Entries taken from a collection:
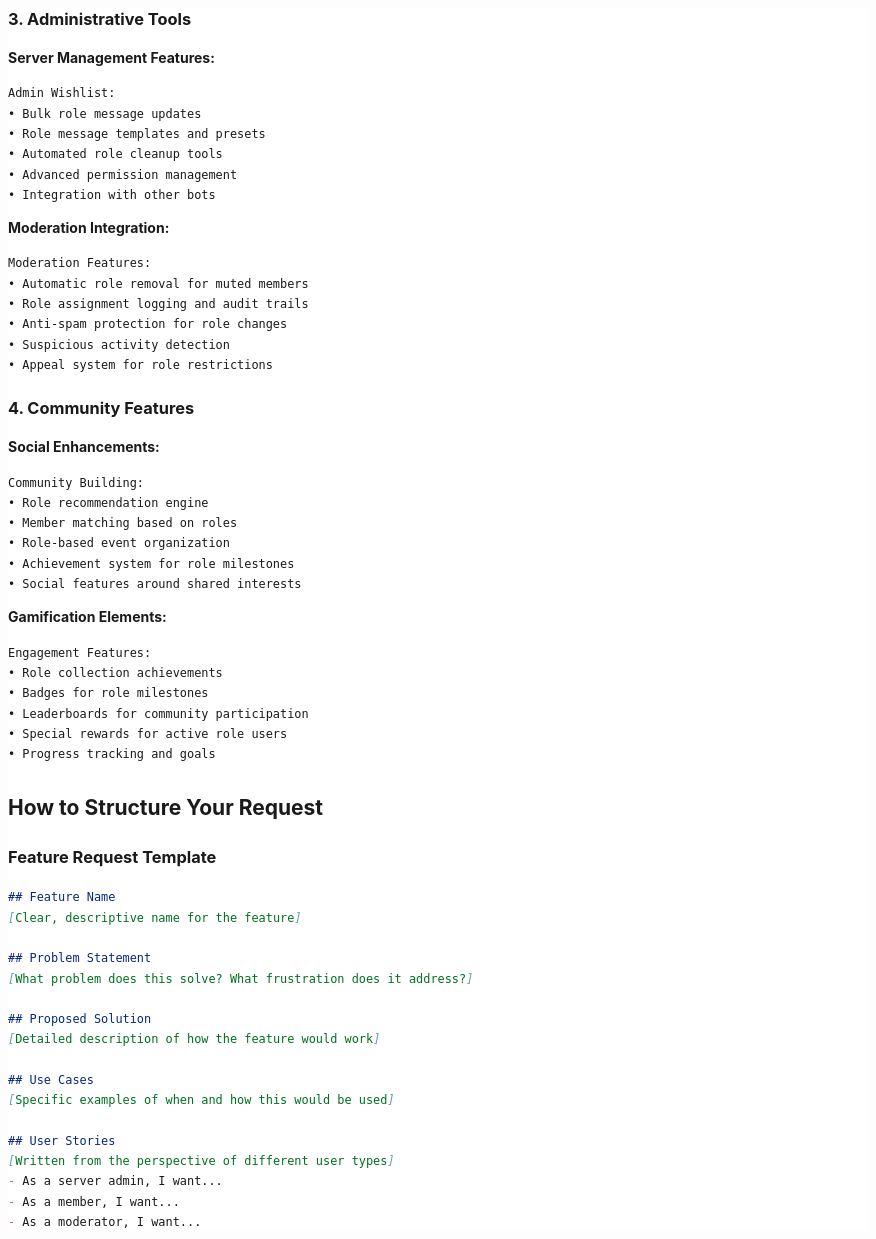 ### 3. Administrative Tools

**Server Management Features:**
```
Admin Wishlist:
• Bulk role message updates
• Role message templates and presets
• Automated role cleanup tools
• Advanced permission management
• Integration with other bots
```

**Moderation Integration:**
```
Moderation Features:
• Automatic role removal for muted members
• Role assignment logging and audit trails
• Anti-spam protection for role changes
• Suspicious activity detection
• Appeal system for role restrictions
```

### 4. Community Features

**Social Enhancements:**
```
Community Building:
• Role recommendation engine
• Member matching based on roles
• Role-based event organization
• Achievement system for role milestones
• Social features around shared interests
```

**Gamification Elements:**
```
Engagement Features:
• Role collection achievements
• Badges for role milestones
• Leaderboards for community participation
• Special rewards for active role users
• Progress tracking and goals
```

## How to Structure Your Request

### Feature Request Template

```markdown
## Feature Name
[Clear, descriptive name for the feature]

## Problem Statement
[What problem does this solve? What frustration does it address?]

## Proposed Solution
[Detailed description of how the feature would work]

## Use Cases
[Specific examples of when and how this would be used]

## User Stories
[Written from the perspective of different user types]
- As a server admin, I want...
- As a member, I want...
- As a moderator, I want...
```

- [Your instructions] The lines that contain the word "Moderation" are wanted; copy each of them from the records.

- [Reply]
**Moderation Integration:**
Moderation Features:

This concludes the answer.